Sayfa:
###
Birleşmiş Milletler Gıda ve Tarım Örgütü'nün (FAO) hububat, yağlı tohum, süt ürünleri, et ve şeker fiyatlarının aylık değişimlerinin değerlendirildiği endeksin, Şubat ayında 236 puana yükseldiğini ve küresel gıda fiyatlarındaki artışın etkisiyle rekor seviyeye çıktığını söyleyen Tuncer, FAO'nun aylık gıda fiyatları endeksinin 1990'da açıklanmaya başlamasından bu yana en fazla, gıda krizinin yaşandığı 2008 yılı Haziran ayında artış göstererek ve 224 puana çıktığını anımsatara, "Tunus ve Mısır'da iktidarları deviren; daha sonra da Cezayir'den Yemen'e kadar Kuzey Afrika'da geniş bir coğrafyaya yayılan isyan ve protestoları tetikleyen küresel gıda fiyatlarındaki hızlı artışlar, giderek daha büyük endişe ve korkuların kaynağı olmaktadır" açıklamasında bulundu.
###
Kayıt listesi:
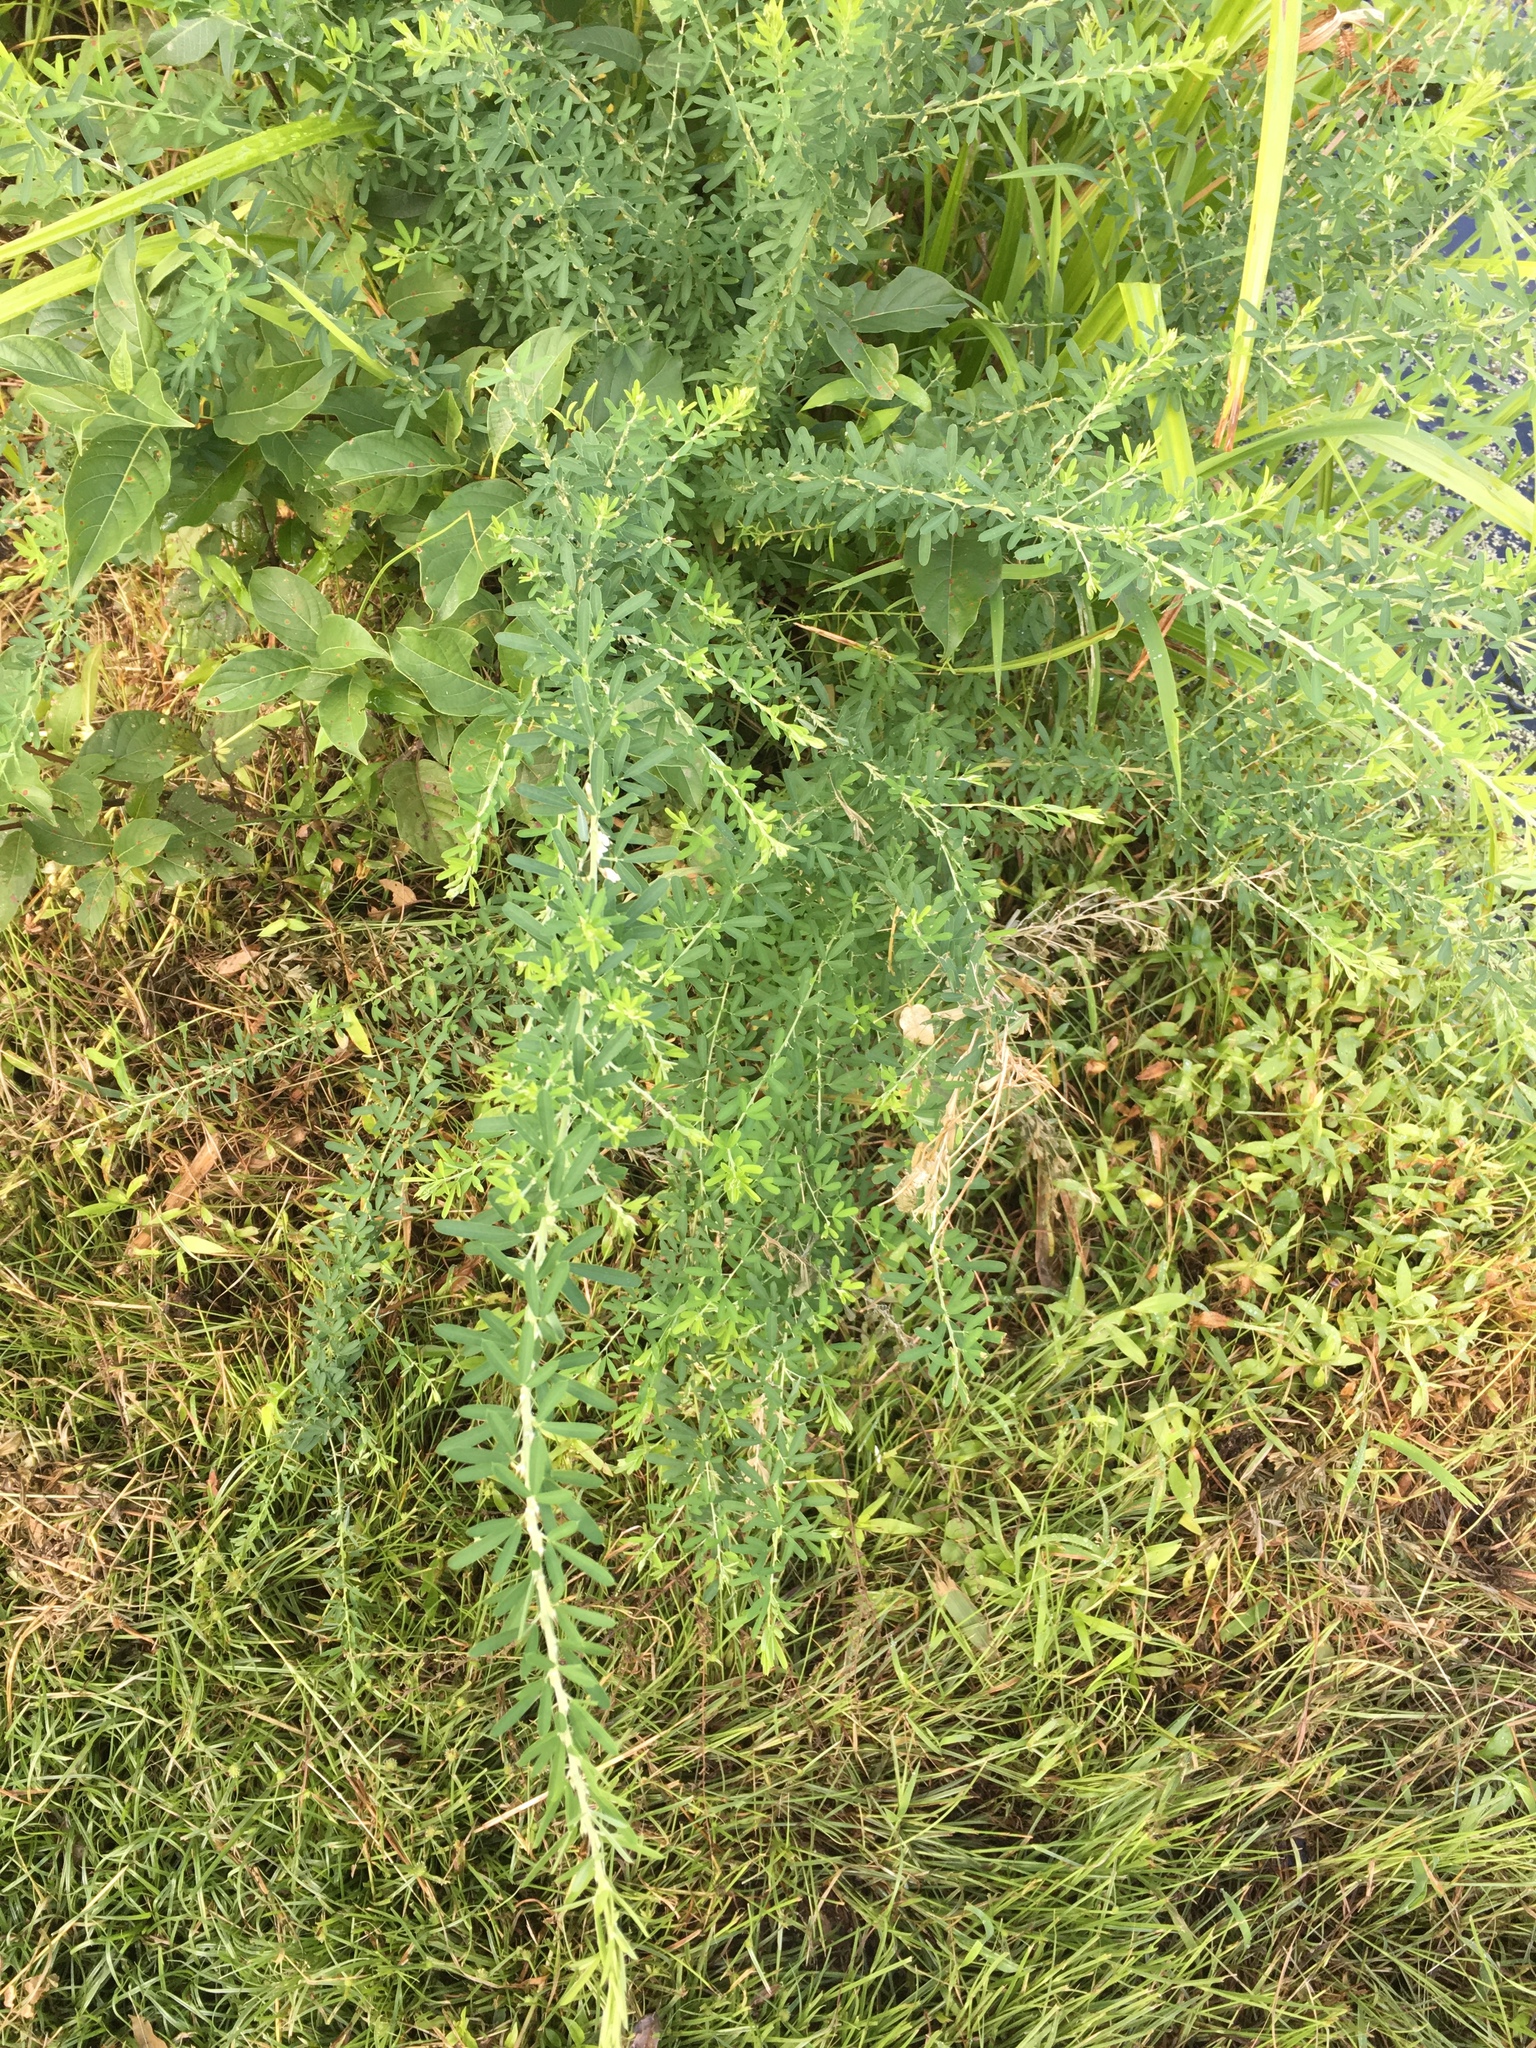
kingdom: Plantae
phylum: Tracheophyta
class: Magnoliopsida
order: Fabales
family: Fabaceae
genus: Lespedeza
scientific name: Lespedeza cuneata
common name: Chinese bush-clover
###
Alıştırma soruları:
a: Gıda fiyatları metnine göre şu soruları yanıtlayın:
(i) FAO'nun endeksi Şubat ayında kaç puana yükseldi?
(ii) Endeks 2008 yılı Haziran ayında kaç puana çıkmıştı?
(iii) İktidarların devrildiği iki ülke hangileridir?
b: Gıda fiyatları metnini son cümlesinden sonra devam ettirin.

Alıştırma sonuçları:
a:
(i) 236 puana.
(ii) 224 puana.
(iii) Tunus ve Mısır.

b:
TARIM SEKTÖRÜ KÜRESEL ŞİRKETLERİN HAKİMİYETİNE GİRDİ

Diğer azgelişmiş ülkelerde olduğu gibi Türkiye'de de serbestleştirme, özelleştirme ve kuralsızlaştırma modeline dayalı neoliberal tarım politikalarının sürdürüldüğünü vurgulayan Tuncer, bu politikalar sonucu mülksüzleşen kırsal köylü nüfusun kitleler halinde kentlerin varoşlarına göç ederken; sektörde girdi temininden üretime, işlemeye, pazarlamaya kadar uzanan tüm süreçte tekelci ulus-ötesi şirketler hakimiyetlerini artırdığını belirtti.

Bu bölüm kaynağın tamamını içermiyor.